Paid sick leave laws: What do you think?

You may take sick time, or paid time off, for granted, but 40% of the American private-sector workforce has no paid sick days. That is actually an optimistic average, because for low-wage industries, the percentages are much higher. For example, 79% of food service workers and hotel workers lack paid sick leave. To put that in perspective, nearly 60% of families below 200% of the poverty line have a family member who works full time, year-round.

Worldwide, at least 145 countries ensure access to paid sick days for short- or long-term illnesses, with 127 providing a week or more annually, but there is no U.S. federal law related to paid leave for private-sector workers. Efforts in Congress to gain approval of paid sick leave legislation remain stalled, so cities and states are taking the lead. Spirited campaigns are underway in Alaska, Arizona, California, Florida, Hawaii, Illinois, Iowa, Maryland, Michigan, Minnesota, Nebraska, New Jersey, New York, North Carolina, Oregon, Pennsylvania, South Carolina, and Washington.

Following Connecticut’s lead, Vermont and Massachusetts could be the next states to enact employer paid sick leave laws. The state of Connecticut and five cities (San Francisco; Washington, D.C.; Seattle; San Francisco; and Portland, Ore.) currently mandate that employers offer paid sick leave to at least a portion of their workforce. Closer to home, Milwaukee passed a mandatory paid sick leave law, but it was later struck down because Wisconsin has a constitutional provision that specifically bans mandatory sick leave laws.

Source data
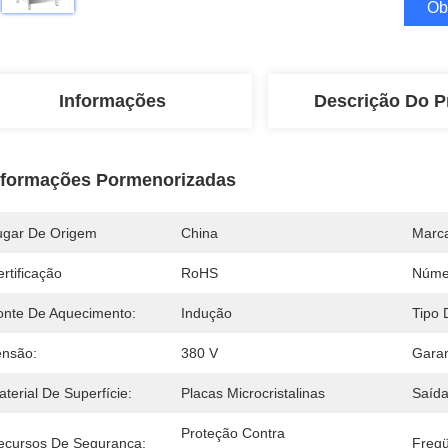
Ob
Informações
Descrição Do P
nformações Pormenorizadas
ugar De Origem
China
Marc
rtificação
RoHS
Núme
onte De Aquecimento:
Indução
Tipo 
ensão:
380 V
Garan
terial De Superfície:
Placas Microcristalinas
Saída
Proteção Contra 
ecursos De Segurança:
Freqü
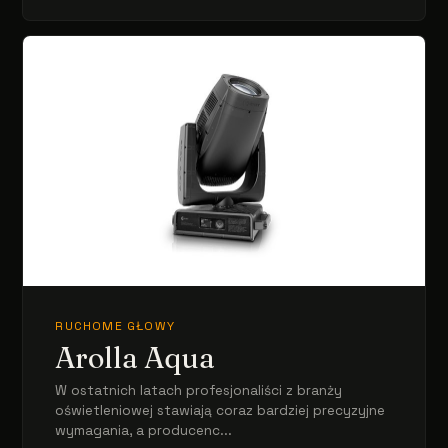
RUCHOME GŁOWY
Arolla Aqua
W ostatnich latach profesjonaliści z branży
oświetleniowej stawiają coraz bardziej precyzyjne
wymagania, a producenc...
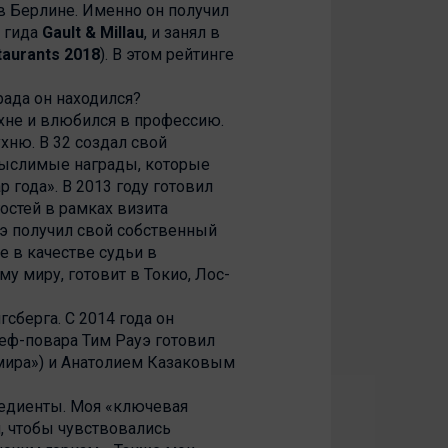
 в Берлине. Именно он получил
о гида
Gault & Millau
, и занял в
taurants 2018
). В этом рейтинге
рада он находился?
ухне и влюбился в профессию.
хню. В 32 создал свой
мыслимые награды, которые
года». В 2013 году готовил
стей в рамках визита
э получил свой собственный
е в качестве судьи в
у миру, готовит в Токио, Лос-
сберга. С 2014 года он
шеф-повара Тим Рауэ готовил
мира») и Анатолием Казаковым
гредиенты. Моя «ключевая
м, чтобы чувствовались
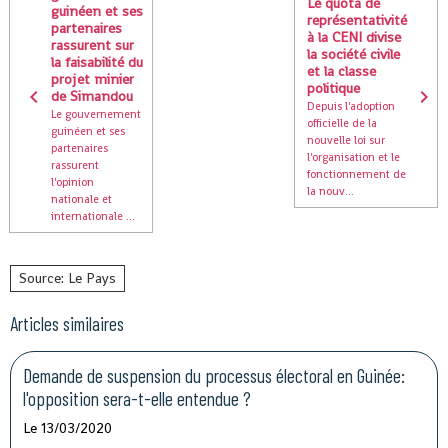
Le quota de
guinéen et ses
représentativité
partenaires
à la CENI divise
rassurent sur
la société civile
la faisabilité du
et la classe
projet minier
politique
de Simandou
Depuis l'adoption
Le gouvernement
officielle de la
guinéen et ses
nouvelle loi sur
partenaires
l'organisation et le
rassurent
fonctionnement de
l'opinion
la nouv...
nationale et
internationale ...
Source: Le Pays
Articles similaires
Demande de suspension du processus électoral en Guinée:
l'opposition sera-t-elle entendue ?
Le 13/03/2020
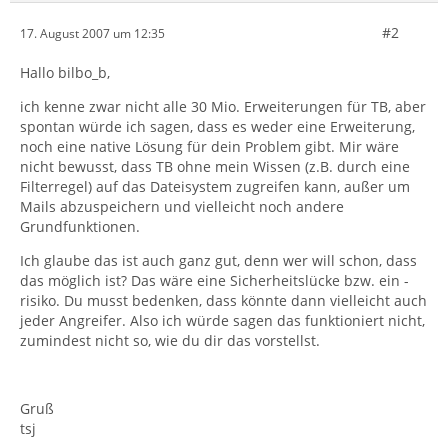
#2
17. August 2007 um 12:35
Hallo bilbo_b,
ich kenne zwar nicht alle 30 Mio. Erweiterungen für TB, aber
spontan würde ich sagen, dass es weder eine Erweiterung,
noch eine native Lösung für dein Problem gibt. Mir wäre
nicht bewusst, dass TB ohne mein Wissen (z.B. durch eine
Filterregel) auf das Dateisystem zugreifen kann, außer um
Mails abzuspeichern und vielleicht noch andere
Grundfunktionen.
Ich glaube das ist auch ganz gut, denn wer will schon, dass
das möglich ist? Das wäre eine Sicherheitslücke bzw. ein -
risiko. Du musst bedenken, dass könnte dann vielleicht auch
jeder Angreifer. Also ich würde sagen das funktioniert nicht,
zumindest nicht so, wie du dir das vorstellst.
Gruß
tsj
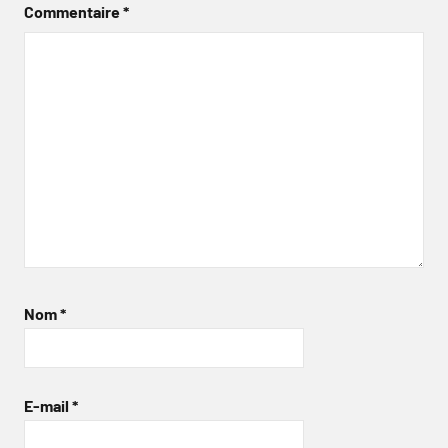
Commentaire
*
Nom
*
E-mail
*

◆ To do:
- A) From the paid sick leave passage, write out the text from "Following Connecticut’s lead, Vermont" up to and including "mandatory sick leave laws.".
- B) Answer these questions using the paid sick leave passage:
(i) What share of food service workers and hotel workers lack paid sick leave?
(ii) How many countries provide a week or more of paid sick days annually?
(iii) Why was Milwaukee's mandatory paid sick leave law struck down?

◆ Answers given:
- A)
Following Connecticut’s lead, Vermont and Massachusetts could be the next states to enact employer paid sick leave laws. The state of Connecticut and five cities (San Francisco; Washington, D.C.; Seattle; San Francisco; and Portland, Ore.) currently mandate that employers offer paid sick leave to at least a portion of their workforce. Closer to home, Milwaukee passed a mandatory paid sick leave law, but it was later struck down because Wisconsin has a constitutional provision that specifically bans mandatory sick leave laws.

- B)
(i) 79%
(ii) 127
(iii) Wisconsin has a constitutional provision that specifically bans mandatory sick leave laws.